---------- SOURCE INFORMATION ----------

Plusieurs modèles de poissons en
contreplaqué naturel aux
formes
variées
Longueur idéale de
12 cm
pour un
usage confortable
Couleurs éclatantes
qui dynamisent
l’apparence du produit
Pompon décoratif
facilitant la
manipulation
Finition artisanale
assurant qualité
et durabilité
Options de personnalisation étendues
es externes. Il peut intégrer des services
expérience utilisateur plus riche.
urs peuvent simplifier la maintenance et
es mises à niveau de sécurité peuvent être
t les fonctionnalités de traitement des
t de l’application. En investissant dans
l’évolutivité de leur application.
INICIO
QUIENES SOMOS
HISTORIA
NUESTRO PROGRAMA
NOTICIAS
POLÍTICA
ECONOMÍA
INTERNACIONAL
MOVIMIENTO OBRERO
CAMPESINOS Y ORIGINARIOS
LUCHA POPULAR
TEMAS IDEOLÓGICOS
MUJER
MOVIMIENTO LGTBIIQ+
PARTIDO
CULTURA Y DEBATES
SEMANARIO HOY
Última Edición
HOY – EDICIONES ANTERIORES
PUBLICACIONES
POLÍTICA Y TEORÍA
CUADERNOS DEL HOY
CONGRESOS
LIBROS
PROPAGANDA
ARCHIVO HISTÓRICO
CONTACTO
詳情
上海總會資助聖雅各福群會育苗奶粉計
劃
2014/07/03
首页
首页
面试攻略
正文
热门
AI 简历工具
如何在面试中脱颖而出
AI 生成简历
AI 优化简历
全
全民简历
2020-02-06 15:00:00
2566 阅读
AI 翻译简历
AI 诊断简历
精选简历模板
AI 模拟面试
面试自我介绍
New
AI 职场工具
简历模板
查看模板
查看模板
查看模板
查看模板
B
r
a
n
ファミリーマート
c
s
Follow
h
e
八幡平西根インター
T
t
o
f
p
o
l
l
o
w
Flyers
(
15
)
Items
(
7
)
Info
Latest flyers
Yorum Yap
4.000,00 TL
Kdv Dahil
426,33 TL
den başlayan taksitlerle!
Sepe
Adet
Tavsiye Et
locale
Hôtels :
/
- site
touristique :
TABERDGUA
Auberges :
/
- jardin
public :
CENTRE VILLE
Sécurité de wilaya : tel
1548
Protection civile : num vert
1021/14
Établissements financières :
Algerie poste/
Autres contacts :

----------

*PROMPT:* Write out all of the lines above exactly as they appear, keeping their order and line breaks.

*SOLVED EXERCISE:*
Plusieurs modèles de poissons en
contreplaqué naturel aux
formes
variées
Longueur idéale de
12 cm
pour un
usage confortable
Couleurs éclatantes
qui dynamisent
l’apparence du produit
Pompon décoratif
facilitant la
manipulation
Finition artisanale
assurant qualité
et durabilité
Options de personnalisation étendues
es externes. Il peut intégrer des services
expérience utilisateur plus riche.
urs peuvent simplifier la maintenance et
es mises à niveau de sécurité peuvent être
t les fonctionnalités de traitement des
t de l’application. En investissant dans
l’évolutivité de leur application.
INICIO
QUIENES SOMOS
HISTORIA
NUESTRO PROGRAMA
NOTICIAS
POLÍTICA
ECONOMÍA
INTERNACIONAL
MOVIMIENTO OBRERO
CAMPESINOS Y ORIGINARIOS
LUCHA POPULAR
TEMAS IDEOLÓGICOS
MUJER
MOVIMIENTO LGTBIIQ+
PARTIDO
CULTURA Y DEBATES
SEMANARIO HOY
Última Edición
HOY – EDICIONES ANTERIORES
PUBLICACIONES
POLÍTICA Y TEORÍA
CUADERNOS DEL HOY
CONGRESOS
LIBROS
PROPAGANDA
ARCHIVO HISTÓRICO
CONTACTO
詳情
上海總會資助聖雅各福群會育苗奶粉計
劃
2014/07/03
首页
首页
面试攻略
正文
热门
AI 简历工具
如何在面试中脱颖而出
AI 生成简历
AI 优化简历
全
全民简历
2020-02-06 15:00:00
2566 阅读
AI 翻译简历
AI 诊断简历
精选简历模板
AI 模拟面试
面试自我介绍
New
AI 职场工具
简历模板
查看模板
查看模板
查看模板
查看模板
B
r
a
n
ファミリーマート
c
s
Follow
h
e
八幡平西根インター
T
t
o
f
p
o
l
l
o
w
Flyers
(
15
)
Items
(
7
)
Info
Latest flyers
Yorum Yap
4.000,00 TL
Kdv Dahil
426,33 TL
den başlayan taksitlerle!
Sepe
Adet
Tavsiye Et
locale
Hôtels :
/
- site
touristique :
TABERDGUA
Auberges :
/
- jardin
public :
CENTRE VILLE
Sécurité de wilaya : tel
1548
Protection civile : num vert
1021/14
Établissements financières :
Algerie poste/
Autres contacts :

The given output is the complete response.